MongoDB is huge though for all the wrong reasons, businesses think that just because it's JS, they can just have frontend devs - sorry, they are "fullstack" now - doing DBA work.
I worked as one of two NoSQL DBAs for a Fortune 50 finance company, and there is a ton of CV-driven development going on giving NoSQL a bad name. Most use cases don't need NoSQL. And for those which do, NoSQL is almost always harder to implement than simple SQL based RDBMSs.
Sharded RDBS gets you very very far from my experience at least.
If you need to run queries that aggregate big amounts of data in a reasonable time and cost, you'll need something built for it. For example, with a column oriented file format instead of the row oriented file format found in traditional relational databases
It always depends on the context... My current job is 100% on Elasticsearch and I'm not missing transactions at all.
What's ACID?
Atomicity: either all parts of the transaction complete, or all parts of the transaction don't complete; there's no "partly complete" state
Consistency: the state of the database after a transaction is stable; all "downstream" effects (e.g. triggers) of the query are complete before the transaction is confirmed.

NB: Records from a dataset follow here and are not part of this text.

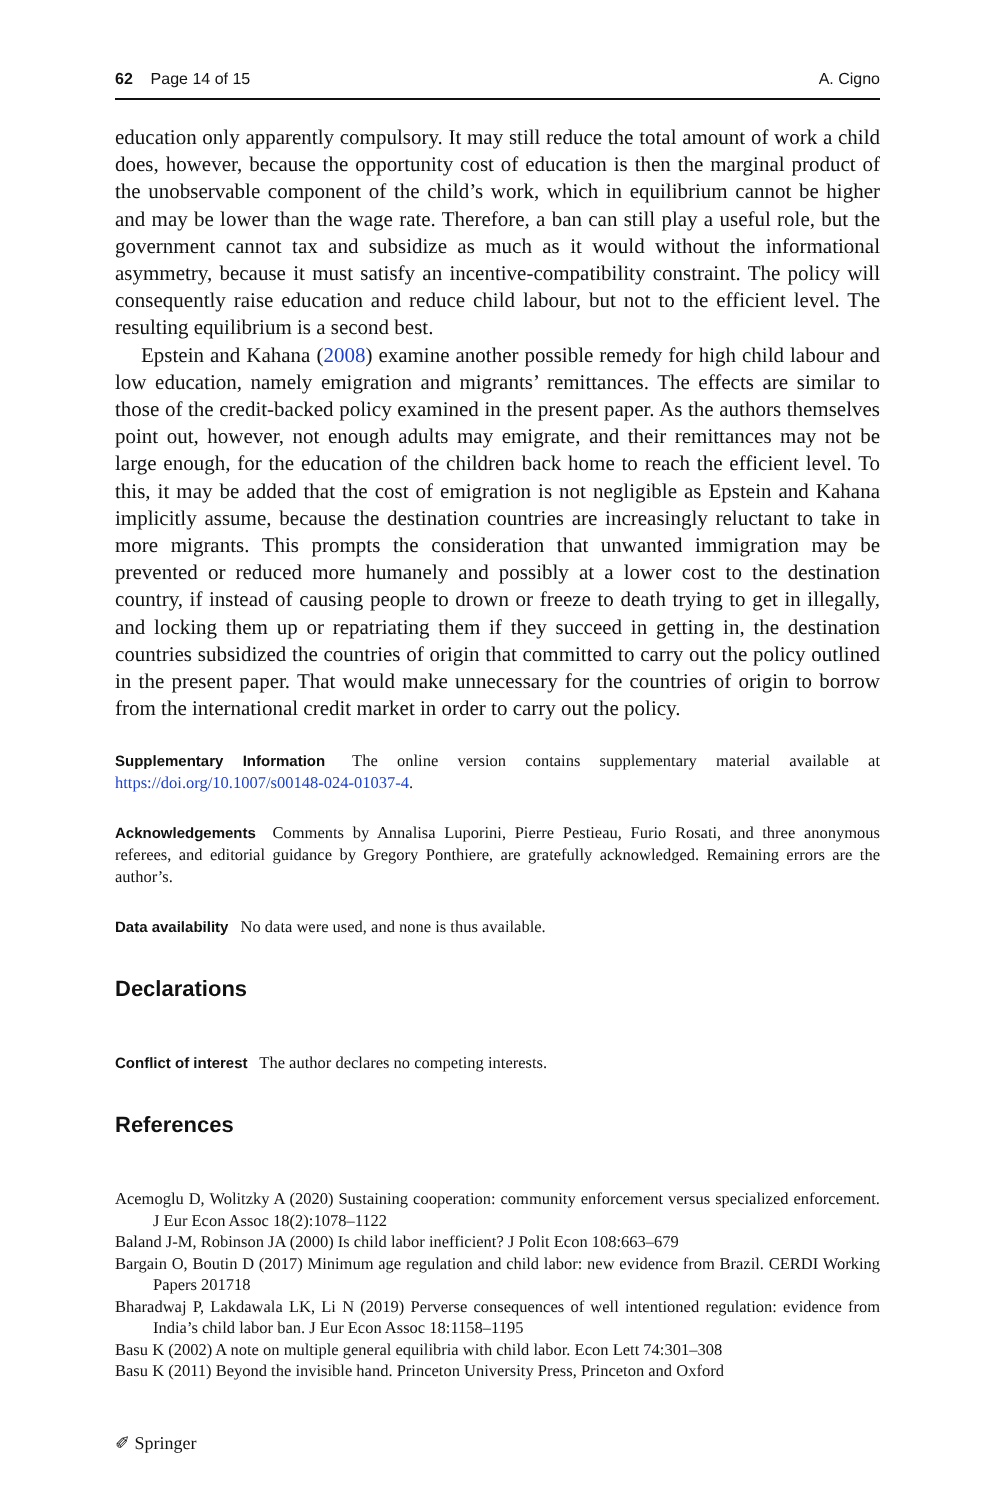62 Page 14 of 15 A. Cigno
education only apparently compulsory. It may still reduce the total amount of work a child does, however, because the opportunity cost of education is then the marginal product of the unobservable component of the child’s work, which in equilibrium cannot be higher and may be lower than the wage rate. Therefore, a ban can still play a useful role, but the government cannot tax and subsidize as much as it would without the informational asymmetry, because it must satisfy an incentive-compatibility constraint. The policy will consequently raise education and reduce child labour, but not to the efficient level. The resulting equilibrium is a second best.
Epstein and Kahana (2008) examine another possible remedy for high child labour and low education, namely emigration and migrants’ remittances. The effects are similar to those of the credit-backed policy examined in the present paper. As the authors themselves point out, however, not enough adults may emigrate, and their remittances may not be large enough, for the education of the children back home to reach the efficient level. To this, it may be added that the cost of emigration is not negligible as Epstein and Kahana implicitly assume, because the destination countries are increasingly reluctant to take in more migrants. This prompts the consideration that unwanted immigration may be prevented or reduced more humanely and possibly at a lower cost to the destination country, if instead of causing people to drown or freeze to death trying to get in illegally, and locking them up or repatriating them if they succeed in getting in, the destination countries subsidized the countries of origin that committed to carry out the policy outlined in the present paper. That would make unnecessary for the countries of origin to borrow from the international credit market in order to carry out the policy.
Supplementary Information The online version contains supplementary material available at https://doi.org/10.1007/s00148-024-01037-4.
Acknowledgements Comments by Annalisa Luporini, Pierre Pestieau, Furio Rosati, and three anonymous referees, and editorial guidance by Gregory Ponthiere, are gratefully acknowledged. Remaining errors are the author’s.
Data availability No data were used, and none is thus available.
Declarations
Conflict of interest The author declares no competing interests.
References
Acemoglu D, Wolitzky A (2020) Sustaining cooperation: community enforcement versus specialized enforcement. J Eur Econ Assoc 18(2):1078–1122
Baland J-M, Robinson JA (2000) Is child labor inefficient? J Polit Econ 108:663–679
Bargain O, Boutin D (2017) Minimum age regulation and child labor: new evidence from Brazil. CERDI Working Papers 201718
Bharadwaj P, Lakdawala LK, Li N (2019) Perverse consequences of well intentioned regulation: evidence from India’s child labor ban. J Eur Econ Assoc 18:1158–1195
Basu K (2002) A note on multiple general equilibria with child labor. Econ Lett 74:301–308
Basu K (2011) Beyond the invisible hand. Princeton University Press, Princeton and Oxford
✐ Springer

Isolation: concurrent transactions behave the same as sequential transactions
Durability: a power failure or crash won't lose any transactions
Traditionally, ACID is where relational databases shine.

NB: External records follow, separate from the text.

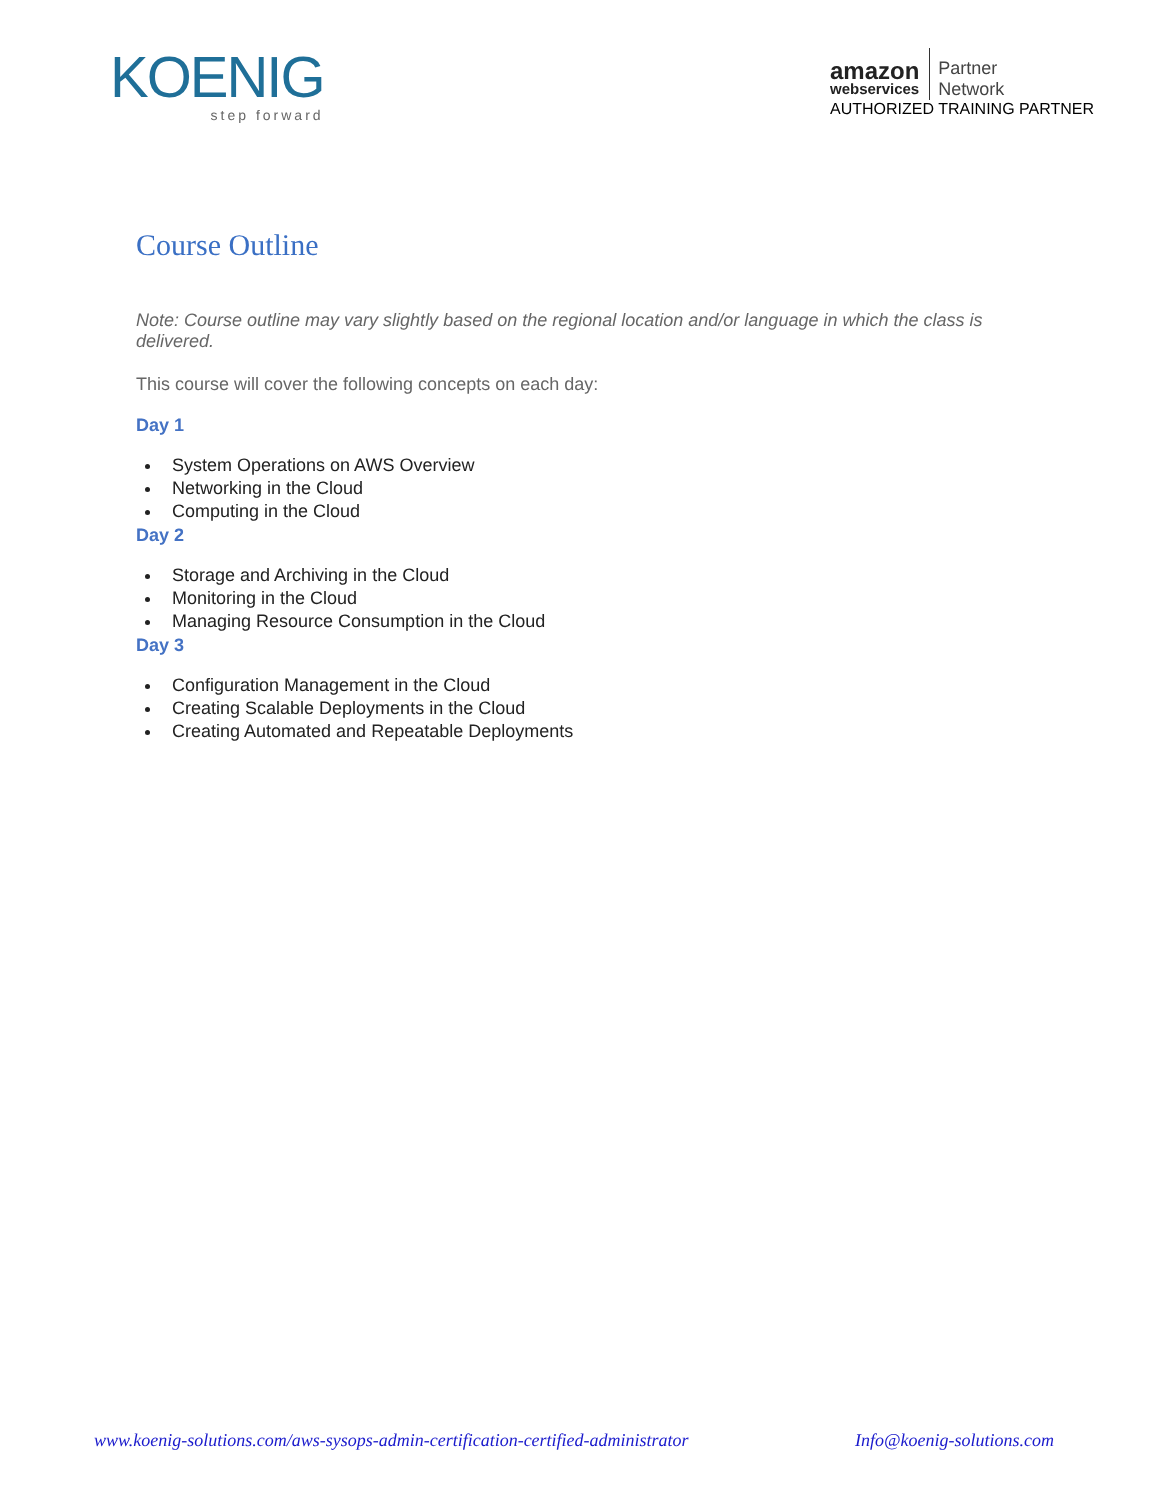KOENIG
step forward
amazon
webservices
Partner
Network
AUTHORIZED TRAINING PARTNER
Course Outline
Note: Course outline may vary slightly based on the regional location and/or language in which the class is delivered.
This course will cover the following concepts on each day:
Day 1
System Operations on AWS Overview
Networking in the Cloud
Computing in the Cloud
Day 2
Storage and Archiving in the Cloud
Monitoring in the Cloud
Managing Resource Consumption in the Cloud
Day 3
Configuration Management in the Cloud
Creating Scalable Deployments in the Cloud
Creating Automated and Repeatable Deployments
www.koenig-solutions.com/aws-sysops-admin-certification-certified-administrator Info@koenig-solutions.com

You've gotten good answers from other folks but I'll provide a ELI5:
Basically a set of rules in the database to make sure that it is immediately consistent.
NoSQL databases offer eventual consistency in exchange for speed so they are generally not considered to be ACID compliant.

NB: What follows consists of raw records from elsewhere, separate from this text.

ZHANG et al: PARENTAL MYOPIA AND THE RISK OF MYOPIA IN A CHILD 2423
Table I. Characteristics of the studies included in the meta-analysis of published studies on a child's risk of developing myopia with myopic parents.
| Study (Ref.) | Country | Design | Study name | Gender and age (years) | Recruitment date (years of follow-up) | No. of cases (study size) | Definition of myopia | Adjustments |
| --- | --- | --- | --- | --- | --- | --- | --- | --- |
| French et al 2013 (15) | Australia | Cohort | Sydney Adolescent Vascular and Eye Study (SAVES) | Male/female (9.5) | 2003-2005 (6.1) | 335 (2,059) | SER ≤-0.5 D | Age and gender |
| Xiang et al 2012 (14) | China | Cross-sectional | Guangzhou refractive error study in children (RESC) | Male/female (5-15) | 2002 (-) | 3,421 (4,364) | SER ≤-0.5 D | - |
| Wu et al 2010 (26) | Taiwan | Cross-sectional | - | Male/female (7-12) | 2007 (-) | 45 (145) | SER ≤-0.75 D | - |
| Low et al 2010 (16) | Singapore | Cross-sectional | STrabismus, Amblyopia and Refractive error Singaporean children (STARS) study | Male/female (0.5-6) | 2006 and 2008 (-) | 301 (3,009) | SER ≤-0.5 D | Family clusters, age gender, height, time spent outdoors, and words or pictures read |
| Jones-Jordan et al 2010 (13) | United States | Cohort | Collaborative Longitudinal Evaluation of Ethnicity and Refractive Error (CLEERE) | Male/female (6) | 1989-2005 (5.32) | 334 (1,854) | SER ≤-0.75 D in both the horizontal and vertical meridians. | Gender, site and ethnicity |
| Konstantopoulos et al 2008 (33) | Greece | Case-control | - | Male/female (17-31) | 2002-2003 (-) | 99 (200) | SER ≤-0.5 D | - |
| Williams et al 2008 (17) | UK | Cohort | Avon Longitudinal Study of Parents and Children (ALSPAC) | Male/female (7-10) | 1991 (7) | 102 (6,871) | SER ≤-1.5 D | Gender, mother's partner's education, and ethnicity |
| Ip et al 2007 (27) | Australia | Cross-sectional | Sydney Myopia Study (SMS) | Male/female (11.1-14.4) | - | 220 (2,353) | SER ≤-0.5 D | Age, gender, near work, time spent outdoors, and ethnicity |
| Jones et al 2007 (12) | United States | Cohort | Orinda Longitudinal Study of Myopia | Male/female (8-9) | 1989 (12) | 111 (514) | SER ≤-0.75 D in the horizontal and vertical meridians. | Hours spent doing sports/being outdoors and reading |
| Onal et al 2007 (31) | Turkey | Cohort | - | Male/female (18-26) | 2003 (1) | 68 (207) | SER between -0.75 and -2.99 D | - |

Most traditional databases (MySQL, postgresql, etc.) are.
There are a couple of emerging companies that try to tackle speed for traditional databases. CockroachDB offers a postgress-based database that scales more like NoSQL while still offering ACID transactions.
TiDB is a similar company but for MySQL.
https://en.m.wikipedia.org/wiki/ACID
Atomicity (something happens in its entirety or not at all), consistency (database is always in a valid state --- if the database has constraints, they will always be honored), isolation (transactions don't step on each other), durability (complete transaction is complete even if there's a power failure).
Not a database expert, my parenthetical explanations may need work.
If that is what it takes to get these kick-ass benchmarks.
Amazing video
Or does writes to S3 via LSM
This is kinda absolute BS at this point, though.
Mongo has acid transactions, and has for years now. Although this is only within the same database, there are plenty of dbms (including rdbms) that don't support cross-database transactions.
Mongo also, since time immemorial, has had "write concern" to ensure that it's written to disk (to the journal) before the transaction is completed.
This post is very timely because I was just introducing some new people to Mongo earlier this week and led off with "Now you might still hear people say 'mongo is trash, it's not even ACID compliant!' but those people are dumb... it's had that for years and years and is just another DBMS at this point (but not relational)"
... the last part also answers the other reply to this post. Yes.
Every time I'm assigned to a project that uses a document database
"So how are you guys handling all your related data?"
Finds collection of massive JSON documents containing all the related data
"Oh boy."
What's the problem with that? In my previous team, we had a structure with four levels of nesting where we only ever needed to query the first two levels. At first we used Postgres with normalized tables, but it was just slow as hell. Switching to MongoDB actually made our performance issues vanish.
Of course it all depends on what kinds of queries you need to run, but I don't think that large JSON documents are necessarily a problem.
They're talking about relations between data. For example, when you delete a user, you may also want to delete their stored data.
To some degree, this is less of a problem with document databases, because they don't force you to chop your data into small parts like relational databases do (e.g. you can have lists of that user's stored data as part of the JSON document). But you will likely still need some relations at some point.
Chances are you have a layer in your application code which ensures these relations that way.
Which is fine in my opinion. With relational databases, there's also often some relations which you cannot model in the database.
But yeah, it requires somewhat more software architecture awareness, to not lump the relation checking logic into general application logic. And you can't connect a second application to that database, without having to implement the relations another time or at least pulling them out into a shared library.
Those are rookie numbers.